Des investissements ferroviaires sans précédent annoncés pour la décennie à venir

Le secteur ferroviaire s’apprête à connaître un tournant majeur, avec des investissements d’ampleur annoncés pour les dix prochaines années. Ce plan vise à moderniser le réseau et répondre aux enjeux de mobilité et d’environnement.

Train approchant sur une voie vide, en direction de Paris avec possible retard
Image d'illustration. Voie de chemin de fer — ADN

Tl;dr

  • Forte hausse des investissements ferroviaires prévue d’ici à 2033.
  • Objectif : moderniser et régénérer les infrastructures SNCF.
  • Adaptation nécessaire face au trafic et au climat.

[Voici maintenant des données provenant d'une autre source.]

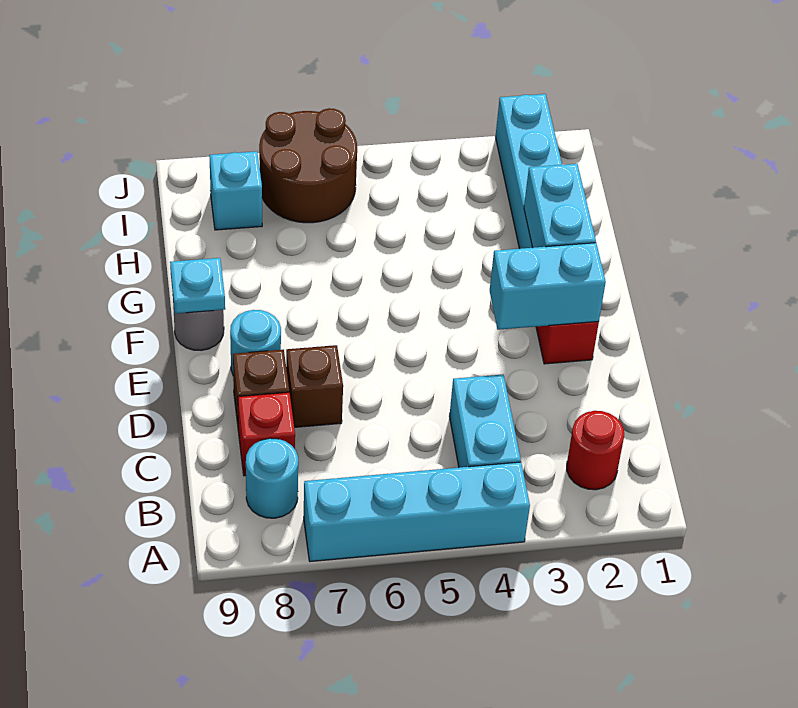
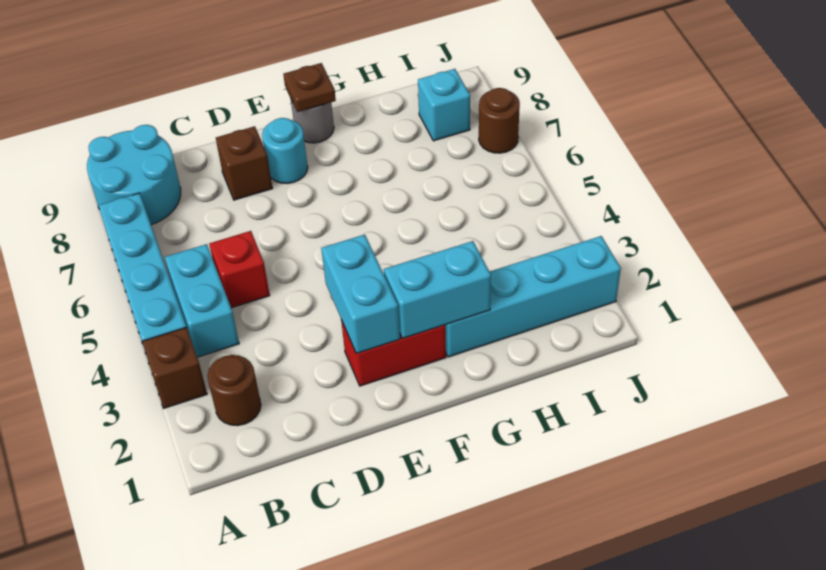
red 1x1 round brick [567,411,624,490] -> brown 1x1 round brick [207,355,261,426]
cyan 1x2 brick [449,375,521,467] -> cyan 1x2 brick turned to [165,244,239,357]
cyan 1x1 round brick [246,438,298,518] -> cyan 2x2 round brick [87,125,181,225]
red 1x1 brick [238,392,295,476] -> red 1x1 brick moved to [209,231,270,308]
brown 1x1 brick [286,345,343,427] -> brown 1x1 brick moved to [142,327,207,408]
cyan 1x1 plate [170,258,225,314] -> brown 1x1 plate [283,63,336,112]
brown 2x2 round brick [259,108,357,223] -> brown 1x1 round brick [479,88,520,153]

Des investissements historiques pour le rail français

Rarement le secteur ferroviaire n’avait bénéficié d’un tel engagement financier. Le nouveau contrat de performance 2024-2033 entre l’État et SNCF Réseau, présenté par le ministère des Transports ce lundi, prévoit une « augmentation massive » des moyens consacrés à la modernisation du réseau. Après plusieurs années de discussions pour établir les priorités nationales, ce texte, désormais soumis à consultation auprès des entreprises du secteur et des autorités organisatrices, devrait être signé à l’automne.

Une réponse aux défis climatiques et à la hausse du trafic

Ce choix s’inscrit dans un contexte de forte progression du trafic ferroviaire. Selon les projections officielles, la France pourrait voir ce trafic croître de 25 % entre 2024 et 2033 — soit près de 800 000 trains supplémentaires (TGV, TER, fret) en circulation annuelle d’ici à la fin de la période. Un chiffre qui traduit l’« envie de trains » constatée chez les Français, confirmée par une hausse de 20 % du trafic grande vitesse et de 40 % pour les TER depuis 2019. Mais cette montée en puissance n’est pas sans conséquence : il devient impératif d’adapter les infrastructures vieillissantes aux contraintes contemporaines.

L’accent sera donc mis sur la lutte contre le vieillissement du réseau, mais aussi sur l’adaptation aux effets concrets du changement climatique : glissements de terrain liés aux inondations, déformations des caténaires lors des canicules ou nécessité d’améliorer la signalisation pour fluidifier le passage accru des trains sont autant d’enjeux auxquels le plan entend répondre.

Des moyens sans précédent pour rénover le réseau

Adoptant l’ambition définie dès la conférence « Ambition France Transports », organisée en 2025 par le gouvernement, ce projet augmente de façon notable les budgets alloués chaque année à la régénération du réseau ferré. À compter de 2028, ce seront ainsi 1,5 milliard d’euros supplémentaires qui s’ajouteront annuellement aux trois milliards déjà engagés — soit une hausse globale de plus de 50 %. Le ministère n’hésite pas à qualifier cet effort d’« historique », soulignant que ces sommes seront indexées sur l’inflation, garantissant leur pérennité.

Plus concrètement, voici quelques axes prioritaires annoncés :

  • Rénovation de 1 000 kilomètres de voies ferrées par an (contre 750 actuellement).
  • Régénération accrue des caténaires, passant à 330 kilomètres par an (soit +25 %).

Bientôt en débat au Parlement

Dernière étape avant sa mise en œuvre effective : ce projet sera prochainement examiné par le Parlement. Une phase décisive pour finaliser un programme présenté comme un tournant majeur dans l’histoire récente du rail français — tant sur le plan technique qu’environnemental.